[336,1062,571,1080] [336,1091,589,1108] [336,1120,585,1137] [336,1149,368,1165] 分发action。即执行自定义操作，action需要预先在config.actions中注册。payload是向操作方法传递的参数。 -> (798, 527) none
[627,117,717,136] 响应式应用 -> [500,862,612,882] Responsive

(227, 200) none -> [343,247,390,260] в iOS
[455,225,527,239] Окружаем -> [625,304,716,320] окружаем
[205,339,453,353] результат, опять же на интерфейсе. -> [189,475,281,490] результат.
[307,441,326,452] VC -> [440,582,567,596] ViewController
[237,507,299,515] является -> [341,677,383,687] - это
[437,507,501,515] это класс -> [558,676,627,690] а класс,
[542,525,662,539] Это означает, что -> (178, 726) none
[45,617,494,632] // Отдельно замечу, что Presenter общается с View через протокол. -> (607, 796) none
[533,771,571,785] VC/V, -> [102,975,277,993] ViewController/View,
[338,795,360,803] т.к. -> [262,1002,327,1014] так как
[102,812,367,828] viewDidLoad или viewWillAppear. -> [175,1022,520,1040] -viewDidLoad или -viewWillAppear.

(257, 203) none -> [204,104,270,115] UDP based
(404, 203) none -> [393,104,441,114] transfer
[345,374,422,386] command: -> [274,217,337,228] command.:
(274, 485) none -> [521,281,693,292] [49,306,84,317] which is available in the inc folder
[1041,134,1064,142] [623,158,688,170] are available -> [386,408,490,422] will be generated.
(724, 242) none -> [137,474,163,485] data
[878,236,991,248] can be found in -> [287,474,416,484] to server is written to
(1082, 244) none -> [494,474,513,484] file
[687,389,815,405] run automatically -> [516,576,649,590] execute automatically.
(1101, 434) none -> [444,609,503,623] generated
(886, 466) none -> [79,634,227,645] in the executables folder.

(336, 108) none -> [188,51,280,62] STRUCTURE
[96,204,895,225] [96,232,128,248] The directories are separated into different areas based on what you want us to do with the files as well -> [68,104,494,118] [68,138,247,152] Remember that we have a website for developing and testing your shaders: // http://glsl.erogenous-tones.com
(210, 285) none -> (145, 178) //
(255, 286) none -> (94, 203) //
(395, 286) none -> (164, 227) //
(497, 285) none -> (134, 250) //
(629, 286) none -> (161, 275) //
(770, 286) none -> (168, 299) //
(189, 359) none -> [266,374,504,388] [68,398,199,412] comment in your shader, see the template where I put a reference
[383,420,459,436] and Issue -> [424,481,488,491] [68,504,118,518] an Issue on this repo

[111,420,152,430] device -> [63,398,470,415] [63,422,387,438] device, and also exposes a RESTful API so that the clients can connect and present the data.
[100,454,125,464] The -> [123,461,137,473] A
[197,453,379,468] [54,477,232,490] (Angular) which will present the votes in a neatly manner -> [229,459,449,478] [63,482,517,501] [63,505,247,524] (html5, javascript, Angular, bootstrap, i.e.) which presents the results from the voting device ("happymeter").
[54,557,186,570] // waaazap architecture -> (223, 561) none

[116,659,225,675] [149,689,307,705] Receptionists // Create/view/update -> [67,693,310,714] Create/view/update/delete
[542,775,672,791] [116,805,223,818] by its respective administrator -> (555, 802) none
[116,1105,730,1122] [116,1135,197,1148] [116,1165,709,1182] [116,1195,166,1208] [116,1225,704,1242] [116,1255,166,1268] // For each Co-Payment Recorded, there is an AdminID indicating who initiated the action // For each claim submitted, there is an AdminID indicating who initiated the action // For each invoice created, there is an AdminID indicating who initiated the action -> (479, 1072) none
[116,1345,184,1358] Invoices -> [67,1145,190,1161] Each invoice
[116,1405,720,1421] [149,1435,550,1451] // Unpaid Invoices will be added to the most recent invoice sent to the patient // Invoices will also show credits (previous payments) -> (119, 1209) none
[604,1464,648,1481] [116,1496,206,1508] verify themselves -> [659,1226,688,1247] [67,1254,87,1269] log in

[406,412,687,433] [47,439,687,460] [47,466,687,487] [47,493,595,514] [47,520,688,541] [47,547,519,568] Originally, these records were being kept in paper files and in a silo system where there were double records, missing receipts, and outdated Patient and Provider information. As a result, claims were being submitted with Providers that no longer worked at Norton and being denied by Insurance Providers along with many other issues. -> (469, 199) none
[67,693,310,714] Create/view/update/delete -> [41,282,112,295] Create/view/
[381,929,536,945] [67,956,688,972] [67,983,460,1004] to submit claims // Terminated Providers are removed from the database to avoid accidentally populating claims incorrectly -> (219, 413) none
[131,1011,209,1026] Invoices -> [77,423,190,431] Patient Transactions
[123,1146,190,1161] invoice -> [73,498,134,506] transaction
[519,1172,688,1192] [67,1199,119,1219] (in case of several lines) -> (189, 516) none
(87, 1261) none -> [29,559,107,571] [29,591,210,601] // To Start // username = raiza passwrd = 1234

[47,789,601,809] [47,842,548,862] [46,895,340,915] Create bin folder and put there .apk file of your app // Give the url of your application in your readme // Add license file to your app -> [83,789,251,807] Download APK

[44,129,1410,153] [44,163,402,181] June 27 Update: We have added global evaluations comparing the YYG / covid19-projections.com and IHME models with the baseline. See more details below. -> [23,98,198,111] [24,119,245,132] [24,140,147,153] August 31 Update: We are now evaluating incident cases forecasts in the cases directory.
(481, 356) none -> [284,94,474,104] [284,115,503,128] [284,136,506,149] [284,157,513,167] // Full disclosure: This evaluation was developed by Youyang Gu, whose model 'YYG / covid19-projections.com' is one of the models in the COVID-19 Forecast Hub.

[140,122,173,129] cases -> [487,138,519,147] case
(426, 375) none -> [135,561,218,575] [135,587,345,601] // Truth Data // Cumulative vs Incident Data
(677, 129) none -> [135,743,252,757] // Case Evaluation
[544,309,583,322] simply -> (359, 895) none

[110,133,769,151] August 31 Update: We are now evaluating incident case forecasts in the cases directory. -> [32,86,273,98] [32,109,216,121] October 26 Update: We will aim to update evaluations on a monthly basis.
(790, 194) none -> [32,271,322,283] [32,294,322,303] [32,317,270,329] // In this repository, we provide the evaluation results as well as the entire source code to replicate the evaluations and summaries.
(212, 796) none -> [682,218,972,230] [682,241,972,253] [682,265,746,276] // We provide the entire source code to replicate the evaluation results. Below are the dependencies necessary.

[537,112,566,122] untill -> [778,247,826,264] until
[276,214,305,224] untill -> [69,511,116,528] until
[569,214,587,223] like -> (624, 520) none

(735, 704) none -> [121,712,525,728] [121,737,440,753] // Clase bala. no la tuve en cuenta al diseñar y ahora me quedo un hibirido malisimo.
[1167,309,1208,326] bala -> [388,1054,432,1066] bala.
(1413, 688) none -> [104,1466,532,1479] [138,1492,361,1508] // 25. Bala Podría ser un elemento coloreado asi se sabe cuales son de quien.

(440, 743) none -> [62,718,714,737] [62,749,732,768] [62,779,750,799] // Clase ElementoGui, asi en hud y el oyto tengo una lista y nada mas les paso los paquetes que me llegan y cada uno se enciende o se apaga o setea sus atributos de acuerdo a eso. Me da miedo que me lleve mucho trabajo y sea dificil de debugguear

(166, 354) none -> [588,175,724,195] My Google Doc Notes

:::

__WHAT THE TASK ASKS__:
Nothing but the lines from the one with "(1413, 688) none" through the final line of the records may appear in the answer, and each must be transcribed exactly.

__EXERCISE OUTPUT__:
(1413, 688) none -> [104,1466,532,1479] [138,1492,361,1508] // 25. Bala Podría ser un elemento coloreado asi se sabe cuales son de quien.

(440, 743) none -> [62,718,714,737] [62,749,732,768] [62,779,750,799] // Clase ElementoGui, asi en hud y el oyto tengo una lista y nada mas les paso los paquetes que me llegan y cada uno se enciende o se apaga o setea sus atributos de acuerdo a eso. Me da miedo que me lleve mucho trabajo y sea dificil de debugguear

(166, 354) none -> [588,175,724,195] My Google Doc Notes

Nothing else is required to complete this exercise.